• _TO DO_
(a) In the forum post on Army Reserve MP badging, where and over what period do Military Police members complete their qualification?
(b) Return the forum post on Army Reserve MP badging word for word, starting with "# Do Army Reserve" and going on through "questions about it.".

• _TEXT SHOWN_
================================
# Do Army Reserve MP's get badged?



## lyth (21 Oct 2013)

Hi everybody,

I hope I'm posting this in the right forum.
I'm interested in MP Reserve, and have a few questions about it.

I've read around that Army MP Reserves don't get their badge after completing training, as the training isn't the same as the full time counterpart. Apparently the Army Reserve MP training is a "watered down" version of full time training. I've also read that Air Force MP Reserves get their badge as their training includes the necessary courses for badging (so they can protect aircraft). Lastly, I've read that full time Army MP's get their badges after their training.

Yet, when I go onto the CF website, it states this:



> Reserve Force members are trained to the same level as their Regular Force counterparts. They usually begin training with their home unit to ensure that they meet the required basic professional military standards. Following basic military training, the home unit will arrange for specialized skills training. Military Police members complete their qualification at the Military Police Academy in Borden, Ontario over a six-month period.




This may contradict what I've read regarding training from posts online.
================================
• _RECORD EXTRACTS_
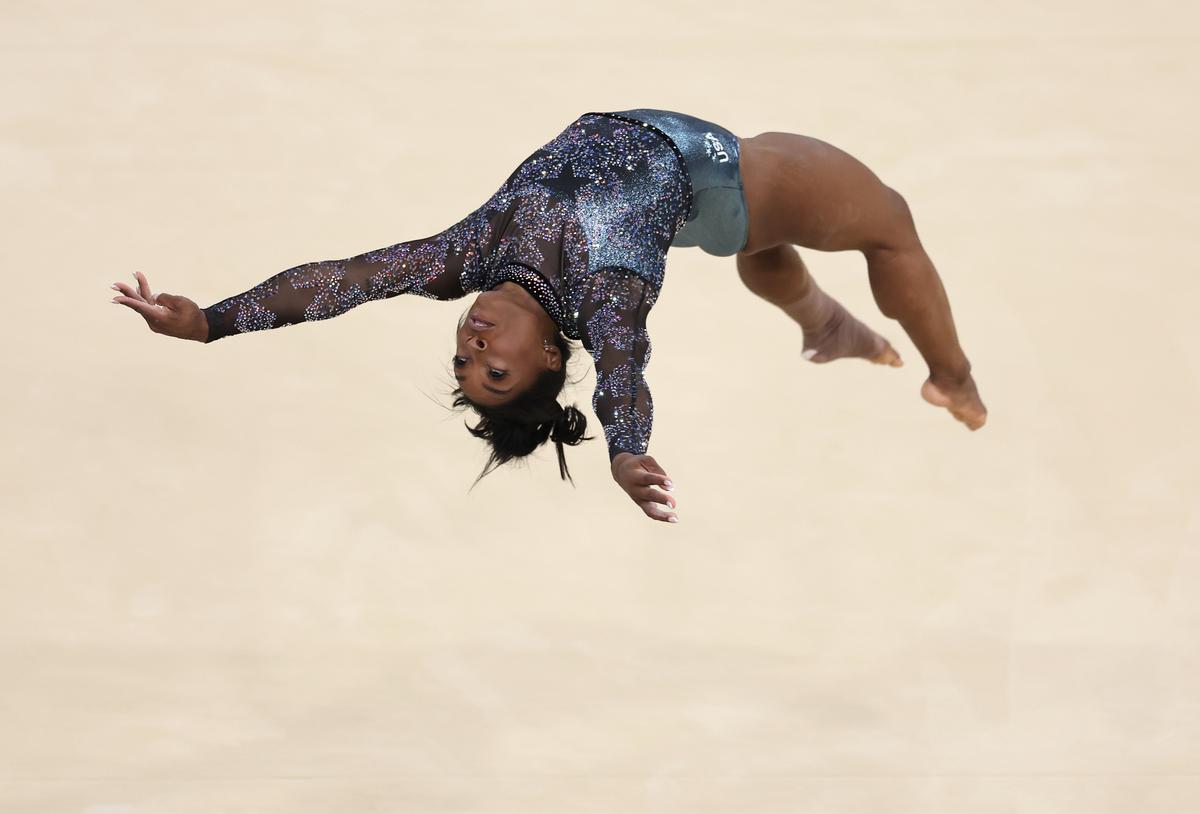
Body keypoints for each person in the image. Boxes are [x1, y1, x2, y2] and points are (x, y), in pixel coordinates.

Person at [110, 108, 987, 524]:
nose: (473, 346)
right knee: (891, 224)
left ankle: (822, 324)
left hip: (702, 197)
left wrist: (213, 321)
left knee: (760, 248)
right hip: (722, 174)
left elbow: (345, 280)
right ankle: (955, 380)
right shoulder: (605, 293)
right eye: (494, 371)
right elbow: (626, 373)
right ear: (545, 361)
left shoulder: (468, 259)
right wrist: (627, 451)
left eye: (463, 363)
================================
• _ANSWERS PER TASK_
(a) At the Military Police Academy in Borden, Ontario, over a six-month period.

(b)
# Do Army Reserve MP's get badged?



## lyth (21 Oct 2013)

Hi everybody,

I hope I'm posting this in the right forum.
I'm interested in MP Reserve, and have a few questions about it.